Since there would be no physical containment, we would use the free-living kill switch detailed above. Once again, IPTG would play an important role in artificially maintaining bacterial populations at a safe level, or ridding the urinary tract of our engineered bacteria entirely.

Good points:

• In addition to the constitutively produced anti-biofilm agents, using this set-up, we’ll be able to implicate the lysis system, targeting a substantial burst of agents in one go, resulting in a more comprehensive solution, which would theoretically work faster than just the constitutively produced agents.
• This prevents the probability of reinfection, because our engineered bacteria would colonise and out-compete the pathogenic bacteria.
• These bacteria would also help deal with biofilms even after the catheter has been removed.
• The engineered bacteria have no harmful qualities (except for those few which have the additional holin release system), so even if the population density did get higher than we would ideally specify, there shouldn’t be any adverse effects, as they would still be outcompeting the pathogenic bacteria.

Problems:

• One concern of the “sacrificing cells” approach is that, unlike during apoptosis, everything will be released from the dying cell. This includes enzymes such as lysozymes and peptidases which, when released into the cell’s environment, could attack not only the pathogenic cells being targeted by the artilysins as well, but also the patient’s body cells, resulting in tissue damage. In short, that system may create more problems for the patient than it solves, but it is impossible to know the effects of such a treatment without testing within a system comparable to a human body.
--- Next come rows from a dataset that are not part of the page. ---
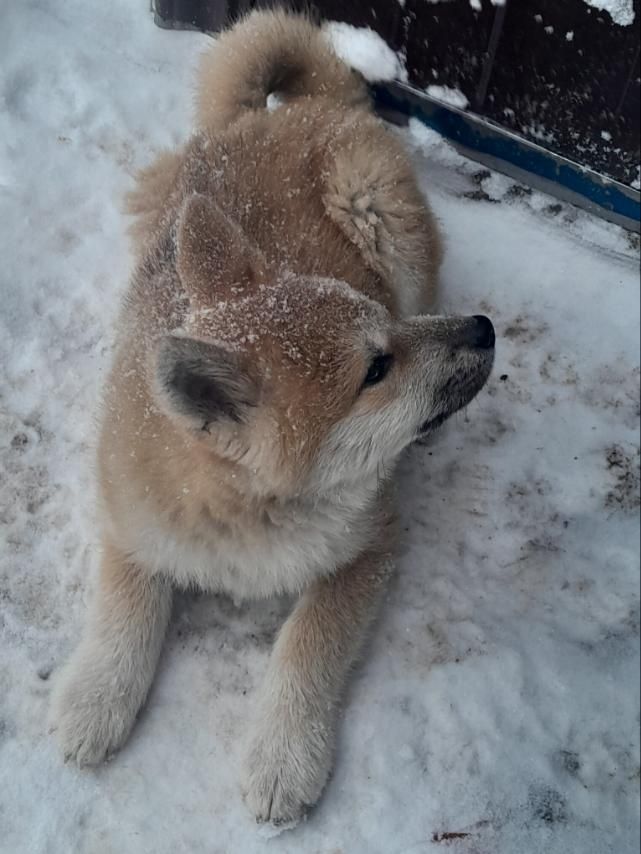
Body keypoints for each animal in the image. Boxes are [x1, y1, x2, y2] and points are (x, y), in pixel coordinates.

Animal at [50, 8, 496, 828]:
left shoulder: (368, 547)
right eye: (374, 370)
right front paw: (97, 694)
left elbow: (306, 646)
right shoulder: (133, 520)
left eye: (382, 327)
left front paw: (285, 754)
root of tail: (293, 109)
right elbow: (124, 606)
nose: (483, 330)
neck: (252, 515)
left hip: (376, 209)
Cartridge in an Industrial Pipe

In this setting, we would house the bacteria within a cartridge, which will be stuck to the inside of the pipe. The cartridge will be separated into at least 2 compartments, one containing media and bacteria, and the other which allows water to flow past the bacterial compartment. The two compartments would be separated by a semipermeable membrane, which would have pores big enough to let proteins and signalling molecules through, but small enough to prevent the bacteria escaping.

We would include a modified version of the kill switch, which has a promoter sensitive to AI2, valine and light. This means that only when valine is supplied in high enough quantities (e.g. when the bacteria are within the media containing compartment), when there is no light (e.g. when within the pipe), and when other bacteria are being sensed, LacI will be expressed, meaning that it will bind to the lac operator, preventing the expression of CASP8, allowing the cell to live. If any one of these criteria do not hold, then the bacteria will be killed, since LacI will not be expressed.

Good points:

• Multiple levels of containment to prevent bacteria getting into the water pipe, and still more molecular criteria to prevent bacteria living in an undesired environment.
• We can design the cartridge to allow maximum expression of biofilm degrading agents without having to alter the bacterial system.

Problems:

• If the bacteria get out of the compartment through perforation of the membrane, the public may not want bacteria, even if they are dead, being transported through the water system.
• This would need to be combated by having extra levels of filtration during water purification, but it is relatively simple to centrifuge out bacteria from water, as they pellet easily.